The idea of using a map to tell a story is not new. Maps have always been the perfect tool for explaining where something exists (or occurred) and how that relates to other events that are part of the story or message being delivered.
Well, the GIS gurus at Esri have come up with some nifty templates that make it easy to build an interactive Story Map app using your data. If you have a story to tell, all you need is some simple point data, photos, or videos, a little narrative text, and an ArcGIS Online account. Individuals, bloggers, students, and others can use ArcGIS.com for free. Just create a public account (look for the link at the bottom of the ArcGIS.com sign-in page).
Here in the Bluegrass State, we are very lucky to have an abundance of thematic data layers that are appropriate for storytelling, so the staff at Kentucky Division of Geographic Information (DGI) began pulling together the resources necessary to create an effective Story Map app. We created feature services on our ArcGIS for Server instance, but we could have just as easily uploaded shapefiles or comma-separated values (CSVs) to ArcGIS.com.
The first Story Map app was one highlighting the lodges at Kentucky’s state parks. We collaborated with the marketing and GIS staff at state parks to make this happen. They supplied some outstanding photos and reviewed their GIS data to make sure everything was in order.
We created a web map on ArcGIS.com using the data, the photos were placed on a web server, and the Map Tour Story Map app template was downloaded from Esri. Wiring up the template to our data was a breeze, but our app had the same look and feel of all the other Story Map apps. We needed to make ours unique and engaging.
The Esri Insider blog post “Creating and Customizing a Story Map—From a Non-GISer,” supplied just the information we needed. If you understand CSS, can leverage the developer tools in your browser, and know your way around Adobe Photoshop, you can easily brand your Story Map app. I have described the steps I used to customize the Kentucky State Forest Story Map app.
Deciding on a Color Scheme
I visited the Kentucky Division of Forestry website, where I copied the new logo. The colors used in the logo were the basis of the site’s color scheme. Using Adobe Photoshop, I got the hexadecimal values for those colors. With those values, I touched up the underlying HTML using Xcode on the Mac. [Xcode is an integrated development environment that is a free download from Apple.]
As noted in the blog post, the inspect element feature in the browser could be used to identify some of the styles driving the Story Map app template. Starting at the top, I first changed the background color of the header to match the green color in the logo.
Creating a Custom Header
Next, I worked up a nice graphic for the header using a beautiful photo provided by the Division of Forestry.

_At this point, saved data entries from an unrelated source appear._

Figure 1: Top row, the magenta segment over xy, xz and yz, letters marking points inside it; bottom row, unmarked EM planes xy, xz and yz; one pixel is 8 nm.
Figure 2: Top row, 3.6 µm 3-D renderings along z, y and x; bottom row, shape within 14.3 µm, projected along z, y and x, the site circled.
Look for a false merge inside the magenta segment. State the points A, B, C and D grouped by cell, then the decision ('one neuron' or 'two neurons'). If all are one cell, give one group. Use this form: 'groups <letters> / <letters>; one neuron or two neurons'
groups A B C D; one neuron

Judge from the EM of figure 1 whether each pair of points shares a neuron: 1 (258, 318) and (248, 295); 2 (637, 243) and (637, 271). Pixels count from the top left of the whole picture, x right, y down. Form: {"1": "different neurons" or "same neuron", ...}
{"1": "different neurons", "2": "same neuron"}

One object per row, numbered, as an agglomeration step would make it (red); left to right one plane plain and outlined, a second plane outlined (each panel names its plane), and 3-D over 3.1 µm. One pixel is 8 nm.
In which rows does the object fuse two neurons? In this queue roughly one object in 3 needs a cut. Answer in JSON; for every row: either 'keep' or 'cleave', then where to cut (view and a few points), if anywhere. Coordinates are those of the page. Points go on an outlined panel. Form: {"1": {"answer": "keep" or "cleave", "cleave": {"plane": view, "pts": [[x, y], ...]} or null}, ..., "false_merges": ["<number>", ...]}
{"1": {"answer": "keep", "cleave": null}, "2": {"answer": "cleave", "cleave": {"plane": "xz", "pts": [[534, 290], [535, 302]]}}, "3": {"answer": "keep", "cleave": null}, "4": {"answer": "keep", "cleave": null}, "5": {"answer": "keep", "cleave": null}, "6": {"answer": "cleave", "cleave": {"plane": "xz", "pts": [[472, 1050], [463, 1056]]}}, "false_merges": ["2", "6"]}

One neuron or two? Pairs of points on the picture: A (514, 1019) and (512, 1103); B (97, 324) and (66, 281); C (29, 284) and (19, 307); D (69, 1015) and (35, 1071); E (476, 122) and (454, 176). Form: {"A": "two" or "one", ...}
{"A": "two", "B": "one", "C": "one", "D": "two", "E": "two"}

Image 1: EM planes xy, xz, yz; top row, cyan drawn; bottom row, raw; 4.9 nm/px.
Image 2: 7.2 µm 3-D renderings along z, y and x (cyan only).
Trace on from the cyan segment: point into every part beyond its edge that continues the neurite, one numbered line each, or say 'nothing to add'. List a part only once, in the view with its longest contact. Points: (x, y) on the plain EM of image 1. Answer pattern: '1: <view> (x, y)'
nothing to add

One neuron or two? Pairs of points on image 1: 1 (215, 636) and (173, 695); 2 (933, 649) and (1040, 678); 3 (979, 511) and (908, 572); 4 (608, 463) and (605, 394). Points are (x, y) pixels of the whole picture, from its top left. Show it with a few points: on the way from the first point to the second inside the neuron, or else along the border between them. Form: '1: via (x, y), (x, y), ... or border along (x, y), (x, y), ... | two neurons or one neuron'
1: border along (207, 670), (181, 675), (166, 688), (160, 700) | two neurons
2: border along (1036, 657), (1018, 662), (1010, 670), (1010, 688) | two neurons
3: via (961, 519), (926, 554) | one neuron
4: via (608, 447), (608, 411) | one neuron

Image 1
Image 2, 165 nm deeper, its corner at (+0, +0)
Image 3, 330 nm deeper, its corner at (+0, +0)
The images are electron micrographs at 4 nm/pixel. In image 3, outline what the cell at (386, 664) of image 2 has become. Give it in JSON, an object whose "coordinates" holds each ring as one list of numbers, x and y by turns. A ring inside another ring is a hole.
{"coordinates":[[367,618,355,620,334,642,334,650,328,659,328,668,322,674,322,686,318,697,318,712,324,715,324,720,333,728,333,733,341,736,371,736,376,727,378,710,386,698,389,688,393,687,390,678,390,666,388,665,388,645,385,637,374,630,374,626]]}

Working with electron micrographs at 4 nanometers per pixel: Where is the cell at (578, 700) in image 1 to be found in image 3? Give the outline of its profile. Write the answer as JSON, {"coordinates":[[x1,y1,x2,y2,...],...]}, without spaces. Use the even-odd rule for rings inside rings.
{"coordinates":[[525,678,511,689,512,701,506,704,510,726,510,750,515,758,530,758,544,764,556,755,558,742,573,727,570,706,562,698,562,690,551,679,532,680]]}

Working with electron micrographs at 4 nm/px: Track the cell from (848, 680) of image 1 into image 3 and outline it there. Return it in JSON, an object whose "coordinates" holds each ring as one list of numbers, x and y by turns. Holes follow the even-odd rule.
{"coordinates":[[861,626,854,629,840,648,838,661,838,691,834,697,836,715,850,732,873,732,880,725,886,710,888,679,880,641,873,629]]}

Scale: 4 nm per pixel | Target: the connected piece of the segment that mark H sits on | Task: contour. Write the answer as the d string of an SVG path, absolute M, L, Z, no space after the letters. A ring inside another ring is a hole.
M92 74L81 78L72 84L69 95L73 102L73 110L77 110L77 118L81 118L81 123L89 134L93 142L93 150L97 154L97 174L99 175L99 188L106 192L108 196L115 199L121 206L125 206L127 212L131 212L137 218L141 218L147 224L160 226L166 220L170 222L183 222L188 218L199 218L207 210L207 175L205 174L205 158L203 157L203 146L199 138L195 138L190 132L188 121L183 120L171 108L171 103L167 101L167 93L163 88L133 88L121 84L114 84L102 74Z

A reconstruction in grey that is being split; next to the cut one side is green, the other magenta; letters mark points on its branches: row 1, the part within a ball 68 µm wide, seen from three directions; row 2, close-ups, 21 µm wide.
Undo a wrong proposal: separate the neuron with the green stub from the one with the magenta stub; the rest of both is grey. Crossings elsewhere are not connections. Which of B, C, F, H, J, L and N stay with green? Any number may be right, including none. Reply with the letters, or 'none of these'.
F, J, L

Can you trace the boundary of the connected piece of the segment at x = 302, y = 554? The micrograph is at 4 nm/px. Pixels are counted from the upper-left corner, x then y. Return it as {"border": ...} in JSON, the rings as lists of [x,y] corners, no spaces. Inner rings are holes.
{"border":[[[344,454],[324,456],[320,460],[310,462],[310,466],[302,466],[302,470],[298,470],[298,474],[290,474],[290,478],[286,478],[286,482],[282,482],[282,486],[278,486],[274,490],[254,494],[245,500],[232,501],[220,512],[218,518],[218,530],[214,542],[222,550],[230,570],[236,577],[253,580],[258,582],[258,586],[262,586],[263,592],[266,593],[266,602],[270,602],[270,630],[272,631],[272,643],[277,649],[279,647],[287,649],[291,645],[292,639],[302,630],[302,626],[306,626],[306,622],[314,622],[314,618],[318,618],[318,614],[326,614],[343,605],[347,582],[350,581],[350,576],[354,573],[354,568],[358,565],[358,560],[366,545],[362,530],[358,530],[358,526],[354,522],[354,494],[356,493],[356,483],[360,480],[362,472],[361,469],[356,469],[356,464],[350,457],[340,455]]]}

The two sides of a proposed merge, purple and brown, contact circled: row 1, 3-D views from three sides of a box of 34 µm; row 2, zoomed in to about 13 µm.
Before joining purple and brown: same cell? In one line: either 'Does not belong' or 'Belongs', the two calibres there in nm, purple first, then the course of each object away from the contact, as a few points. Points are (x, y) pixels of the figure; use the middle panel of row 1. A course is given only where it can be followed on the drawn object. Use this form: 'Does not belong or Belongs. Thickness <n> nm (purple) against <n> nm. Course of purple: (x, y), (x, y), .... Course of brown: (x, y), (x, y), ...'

I added a title and subtitle as part of the graphic and did not use the configuration option, leaving those values empty.
The height of the graphic was 115 pixels, so the height of the header was defined accordingly. Take a look at the code in Listing 1 to see how background value color, header graphic, and height of the header were defined within a single style tag.
Another stylized feature I’ve added to some of our Story Map apps is a 6-pixel border between the header and the body of the map. I added the style directly within the header div and used the gold color in the logo. This really made it stand out.
Styling the Rest of the Map
All the links on the right-hand side of the header can be styled too. In this instance, I changed the font color to white so the links could easily be read on the green background. I picked a font that looked good with the text used in the header graphic. Listing 3 shows the style tag with the values needed to achieve the desired appearance.
We chose standard green markers for this forestry-related Story Map app. I did a screen capture of the app and got the hexadecimal value of the marker color using Photoshop. This color was used for the name in the picture panel (Listing 4). The font family was set to match the font used for the links in the header. Consistency in type styles makes for a polished looking app.
Moving to the footer, I chose a nice green color that complemented the color scheme.
Using the Same Approach
So, with very little coding, I was able to take a stock Story Map app and give it a unique look and feel that sets it apart from others. The same approach was employed to customize Kentucky’s other Story Map apps. Look at them and you’ll notice the color scheme for each was derived from each entity’s logo or the colors on its website. Taking the time to customize a site will ensure that it stands out from the growing crowd.